Так, от материнской обмолвки и няниной скороговорки, и от родительского приказа смотреть и помнить – связанного у меня только с предметами – белый медведь в Пассаже, негр над фонтаном, Минин и Пожарский, и т. д. – а никак не с человеками, ибо царь и Иоанн Кронштадтский, которого мне, вознеся меня над толпой, показывали, относились не к человекам, а к священным предметам – так это у меня и осталось: к нам в гости приходил сын Памятник-Пушкина. Но скоро и неопределенная принадлежность сына стерлась: сын Памятник-Пушкина превратился в сам Памятник-Пушкина. К нам в гости приходил сам Памятник-Пушкина.

И чем старше я становилась, тем более это во мне, сознанием, укреплялось: сын Пушкина – тем, что был сын Пушкина, был уже памятник. Двойной памятник его славы и его крови. Живой памятник. Так что сейчас, целую жизнь спустя, я спокойно могу сказать, что в наш трехпрудный дом, в конце века, в одно холодное белое утро пришел Памятник-Пушкина.

Так у меня, до Пушкина, до Дон-Жуана, был свой Командор.

Так и у меня был свой Командор.

А шел, верней ехал в наш трехпрудный дом сын Пушкина мимо дома Гончаровых, где родилась и росла будущая художница Наталья Сергеевна Гончарова, двоюродная внучка Натальи Николаевны.

Родной сын Пушкина мимо двоюродной внучки Натальи Гончаровой, которая, может быть, на него – не зная, не узнавая, не подозревая, – в ту минуту из окна глядела.

Наши дома с Гончаровой – узнала это только в Париже, в 1928 году – оказались соседними, наш дом был восьмой, своего номера она не помнит.

Но что же тайна красной комнаты? Ах, весь дом был тайный, весь дом был – тайна!

Запретный шкаф. Запретный плод. Этот плод – том, огромный сине-лиловый том с золотой надписью вкось – Собрание сочинений А. С. Пушкина.
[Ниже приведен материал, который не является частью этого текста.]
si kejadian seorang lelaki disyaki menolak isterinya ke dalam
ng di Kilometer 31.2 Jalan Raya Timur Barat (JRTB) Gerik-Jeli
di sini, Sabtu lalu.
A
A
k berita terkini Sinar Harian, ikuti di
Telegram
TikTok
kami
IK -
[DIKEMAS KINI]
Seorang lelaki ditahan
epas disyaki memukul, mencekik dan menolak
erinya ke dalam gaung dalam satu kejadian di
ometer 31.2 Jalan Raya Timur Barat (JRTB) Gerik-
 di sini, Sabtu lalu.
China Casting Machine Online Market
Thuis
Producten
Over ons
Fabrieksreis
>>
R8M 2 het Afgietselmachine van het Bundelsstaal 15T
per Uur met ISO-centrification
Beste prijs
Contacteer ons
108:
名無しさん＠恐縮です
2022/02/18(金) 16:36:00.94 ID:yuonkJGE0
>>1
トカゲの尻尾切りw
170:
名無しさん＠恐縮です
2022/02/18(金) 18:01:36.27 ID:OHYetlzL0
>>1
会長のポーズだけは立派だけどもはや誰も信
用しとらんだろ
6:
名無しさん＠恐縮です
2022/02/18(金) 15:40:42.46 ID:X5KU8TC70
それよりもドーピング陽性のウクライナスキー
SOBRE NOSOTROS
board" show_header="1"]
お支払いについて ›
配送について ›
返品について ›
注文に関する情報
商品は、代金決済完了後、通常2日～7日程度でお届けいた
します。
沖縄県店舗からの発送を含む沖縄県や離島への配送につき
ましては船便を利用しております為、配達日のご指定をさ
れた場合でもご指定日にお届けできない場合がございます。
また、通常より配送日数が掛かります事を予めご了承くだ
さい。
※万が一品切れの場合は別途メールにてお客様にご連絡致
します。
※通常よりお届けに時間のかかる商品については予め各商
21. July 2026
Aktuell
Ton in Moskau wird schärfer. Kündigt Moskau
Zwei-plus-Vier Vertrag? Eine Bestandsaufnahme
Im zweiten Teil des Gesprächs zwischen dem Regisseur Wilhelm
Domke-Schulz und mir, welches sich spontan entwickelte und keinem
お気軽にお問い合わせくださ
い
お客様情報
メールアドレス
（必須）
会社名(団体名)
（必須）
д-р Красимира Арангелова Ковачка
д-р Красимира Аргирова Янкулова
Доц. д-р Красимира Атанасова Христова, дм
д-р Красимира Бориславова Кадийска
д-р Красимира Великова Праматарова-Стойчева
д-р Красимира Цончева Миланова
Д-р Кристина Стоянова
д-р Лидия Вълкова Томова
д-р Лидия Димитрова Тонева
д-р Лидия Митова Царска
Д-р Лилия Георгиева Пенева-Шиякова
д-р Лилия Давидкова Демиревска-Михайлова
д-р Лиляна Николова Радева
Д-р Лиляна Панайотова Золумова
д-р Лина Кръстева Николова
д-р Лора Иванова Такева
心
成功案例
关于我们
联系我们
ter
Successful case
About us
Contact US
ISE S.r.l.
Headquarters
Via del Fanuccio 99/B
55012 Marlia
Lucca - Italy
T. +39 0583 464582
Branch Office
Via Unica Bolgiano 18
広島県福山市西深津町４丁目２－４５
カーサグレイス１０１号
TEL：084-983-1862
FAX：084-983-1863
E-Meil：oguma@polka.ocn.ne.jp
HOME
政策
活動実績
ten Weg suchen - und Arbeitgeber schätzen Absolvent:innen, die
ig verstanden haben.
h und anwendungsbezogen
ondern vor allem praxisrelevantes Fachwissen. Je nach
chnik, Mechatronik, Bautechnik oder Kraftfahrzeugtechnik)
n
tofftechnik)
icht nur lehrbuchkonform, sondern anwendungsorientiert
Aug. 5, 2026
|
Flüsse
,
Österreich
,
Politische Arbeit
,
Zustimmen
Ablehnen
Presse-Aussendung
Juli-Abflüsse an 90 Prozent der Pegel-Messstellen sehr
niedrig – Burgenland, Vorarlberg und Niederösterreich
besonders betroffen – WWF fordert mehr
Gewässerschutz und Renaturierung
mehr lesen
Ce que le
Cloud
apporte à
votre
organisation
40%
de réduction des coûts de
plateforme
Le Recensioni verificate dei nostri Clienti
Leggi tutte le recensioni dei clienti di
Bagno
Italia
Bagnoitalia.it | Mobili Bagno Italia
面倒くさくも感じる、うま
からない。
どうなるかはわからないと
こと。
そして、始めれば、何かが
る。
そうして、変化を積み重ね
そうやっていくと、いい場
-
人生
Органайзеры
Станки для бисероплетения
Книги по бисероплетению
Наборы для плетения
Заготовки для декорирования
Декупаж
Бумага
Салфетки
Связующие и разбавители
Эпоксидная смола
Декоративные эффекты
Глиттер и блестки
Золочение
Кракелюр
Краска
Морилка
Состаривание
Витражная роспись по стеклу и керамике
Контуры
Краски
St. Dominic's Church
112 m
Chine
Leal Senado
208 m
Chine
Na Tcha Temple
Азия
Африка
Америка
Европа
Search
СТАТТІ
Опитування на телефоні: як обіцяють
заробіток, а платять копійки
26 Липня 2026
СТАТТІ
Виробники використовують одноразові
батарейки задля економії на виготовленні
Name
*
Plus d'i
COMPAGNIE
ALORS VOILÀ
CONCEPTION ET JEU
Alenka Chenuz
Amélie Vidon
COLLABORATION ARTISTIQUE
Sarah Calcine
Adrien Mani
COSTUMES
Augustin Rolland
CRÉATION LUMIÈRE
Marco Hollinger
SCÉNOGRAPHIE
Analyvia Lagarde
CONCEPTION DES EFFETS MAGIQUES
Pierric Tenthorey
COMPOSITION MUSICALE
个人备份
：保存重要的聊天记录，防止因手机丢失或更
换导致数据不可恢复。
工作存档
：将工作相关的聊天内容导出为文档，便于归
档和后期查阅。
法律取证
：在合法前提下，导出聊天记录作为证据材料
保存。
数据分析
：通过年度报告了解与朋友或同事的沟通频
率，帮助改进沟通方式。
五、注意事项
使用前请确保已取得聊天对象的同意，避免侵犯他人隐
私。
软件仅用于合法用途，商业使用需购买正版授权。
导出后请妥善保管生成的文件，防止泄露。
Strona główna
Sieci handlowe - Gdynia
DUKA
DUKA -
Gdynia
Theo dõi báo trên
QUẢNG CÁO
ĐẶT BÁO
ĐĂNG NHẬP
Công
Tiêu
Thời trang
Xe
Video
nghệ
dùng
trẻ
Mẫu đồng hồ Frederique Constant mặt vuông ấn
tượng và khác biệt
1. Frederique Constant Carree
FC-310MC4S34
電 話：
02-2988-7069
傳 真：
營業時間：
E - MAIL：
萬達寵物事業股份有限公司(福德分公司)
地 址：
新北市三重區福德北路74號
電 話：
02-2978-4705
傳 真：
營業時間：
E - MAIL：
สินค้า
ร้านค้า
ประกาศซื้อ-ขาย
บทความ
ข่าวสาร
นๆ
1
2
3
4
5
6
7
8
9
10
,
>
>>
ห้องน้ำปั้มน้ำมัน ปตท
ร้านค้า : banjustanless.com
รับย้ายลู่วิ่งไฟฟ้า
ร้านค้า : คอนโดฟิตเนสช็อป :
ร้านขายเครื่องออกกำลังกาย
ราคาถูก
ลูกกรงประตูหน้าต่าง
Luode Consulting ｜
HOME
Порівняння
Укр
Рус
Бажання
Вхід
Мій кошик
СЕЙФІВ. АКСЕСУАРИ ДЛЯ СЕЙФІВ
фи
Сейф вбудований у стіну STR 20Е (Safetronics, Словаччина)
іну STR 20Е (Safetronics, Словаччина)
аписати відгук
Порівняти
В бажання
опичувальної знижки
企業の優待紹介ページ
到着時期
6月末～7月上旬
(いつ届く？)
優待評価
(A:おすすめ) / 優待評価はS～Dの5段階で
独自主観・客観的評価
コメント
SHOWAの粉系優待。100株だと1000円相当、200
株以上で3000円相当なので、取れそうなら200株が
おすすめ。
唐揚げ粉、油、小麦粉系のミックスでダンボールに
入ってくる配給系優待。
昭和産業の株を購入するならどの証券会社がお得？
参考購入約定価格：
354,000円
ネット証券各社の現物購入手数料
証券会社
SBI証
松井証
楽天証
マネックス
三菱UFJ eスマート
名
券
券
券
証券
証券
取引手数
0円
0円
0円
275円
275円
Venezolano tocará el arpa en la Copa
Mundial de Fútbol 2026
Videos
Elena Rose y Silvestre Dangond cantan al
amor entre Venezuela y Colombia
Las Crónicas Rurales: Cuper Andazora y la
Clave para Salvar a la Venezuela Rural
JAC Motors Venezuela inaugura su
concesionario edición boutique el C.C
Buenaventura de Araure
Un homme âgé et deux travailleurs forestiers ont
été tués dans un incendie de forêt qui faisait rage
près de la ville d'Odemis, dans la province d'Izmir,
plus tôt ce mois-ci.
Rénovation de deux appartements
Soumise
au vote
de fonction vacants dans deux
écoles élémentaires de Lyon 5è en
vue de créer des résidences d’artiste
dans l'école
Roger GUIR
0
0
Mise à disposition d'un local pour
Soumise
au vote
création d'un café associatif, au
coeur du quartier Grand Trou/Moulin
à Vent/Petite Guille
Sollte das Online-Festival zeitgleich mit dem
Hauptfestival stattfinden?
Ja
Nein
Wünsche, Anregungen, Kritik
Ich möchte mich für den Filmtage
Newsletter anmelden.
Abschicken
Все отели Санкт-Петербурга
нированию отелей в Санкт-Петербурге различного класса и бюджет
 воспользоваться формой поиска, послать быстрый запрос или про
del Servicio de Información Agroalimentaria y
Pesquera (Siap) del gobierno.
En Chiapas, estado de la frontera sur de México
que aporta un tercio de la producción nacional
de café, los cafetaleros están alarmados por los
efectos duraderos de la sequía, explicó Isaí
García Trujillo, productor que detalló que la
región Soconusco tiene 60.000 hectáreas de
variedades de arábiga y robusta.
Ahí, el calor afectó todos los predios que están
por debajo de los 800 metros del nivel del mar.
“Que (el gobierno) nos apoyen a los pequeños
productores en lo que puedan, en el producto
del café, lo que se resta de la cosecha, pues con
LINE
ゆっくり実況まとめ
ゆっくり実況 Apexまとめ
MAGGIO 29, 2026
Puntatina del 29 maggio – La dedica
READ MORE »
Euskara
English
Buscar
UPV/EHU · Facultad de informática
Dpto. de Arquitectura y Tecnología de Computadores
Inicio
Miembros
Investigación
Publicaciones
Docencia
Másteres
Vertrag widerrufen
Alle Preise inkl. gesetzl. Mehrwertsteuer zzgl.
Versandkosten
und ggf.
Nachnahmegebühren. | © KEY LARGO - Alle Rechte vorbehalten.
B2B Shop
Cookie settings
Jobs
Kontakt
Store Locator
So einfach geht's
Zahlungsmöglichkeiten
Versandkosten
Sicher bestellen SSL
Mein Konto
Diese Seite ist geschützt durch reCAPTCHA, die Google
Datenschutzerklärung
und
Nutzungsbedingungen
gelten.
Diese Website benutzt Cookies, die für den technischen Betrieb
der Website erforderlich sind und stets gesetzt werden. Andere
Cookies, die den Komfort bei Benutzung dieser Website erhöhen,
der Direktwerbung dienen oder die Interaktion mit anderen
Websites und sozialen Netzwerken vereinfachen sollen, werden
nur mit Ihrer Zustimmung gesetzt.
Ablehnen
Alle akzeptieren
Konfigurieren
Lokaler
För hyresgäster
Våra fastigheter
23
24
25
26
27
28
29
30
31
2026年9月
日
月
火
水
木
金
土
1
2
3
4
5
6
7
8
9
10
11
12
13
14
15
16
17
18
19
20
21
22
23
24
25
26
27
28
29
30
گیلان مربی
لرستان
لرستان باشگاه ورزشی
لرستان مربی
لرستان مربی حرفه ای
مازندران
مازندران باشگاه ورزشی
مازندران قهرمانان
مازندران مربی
В шкафу у старшей сестры Валерии живет Пушкин, тот самый негр с кудрями и сверкающими белками. Но до белков – другое сверкание: собственных зеленых глаз в зеркале, потому что шкаф – обманный, зеркальный, в две створки, в каждой – я, а если удачно поместиться – носом против зеркального водораздела, то получается не то два носа, не то один – неузнаваемый.

Толстого Пушкина я читаю в шкафу, носом в книгу и в полку, почти в темноте и почти вплоть и немножко даже удушенная его весом, приходящимся прямо в горло, и почти ослепленная близостью мелких букв. Пушкина читаю прямо в грудь и прямо в мозг.

Мой первый Пушкин – Цыганы. Таких имен я никогда не слышала: Алеко, Земфира, и еще – Старик. Я стариков знала только одного – сухорукого Осипа в тарусской богадельне, у которого рука отсохла – потому что убил брата огурцом. Потому что мой дедушка, А. Д. Мейн – не старик, потому что старики чужие и живут на улице.

Живых цыган я не видела никогда, зато отродясь слышала про цыганку, мою кормилицу, так любившую золото, что когда ей подарили серьги и она поняла, что они не золотые, а позолоченные, она вырвала их из ушей с мясом и тут же втоптала в паркет.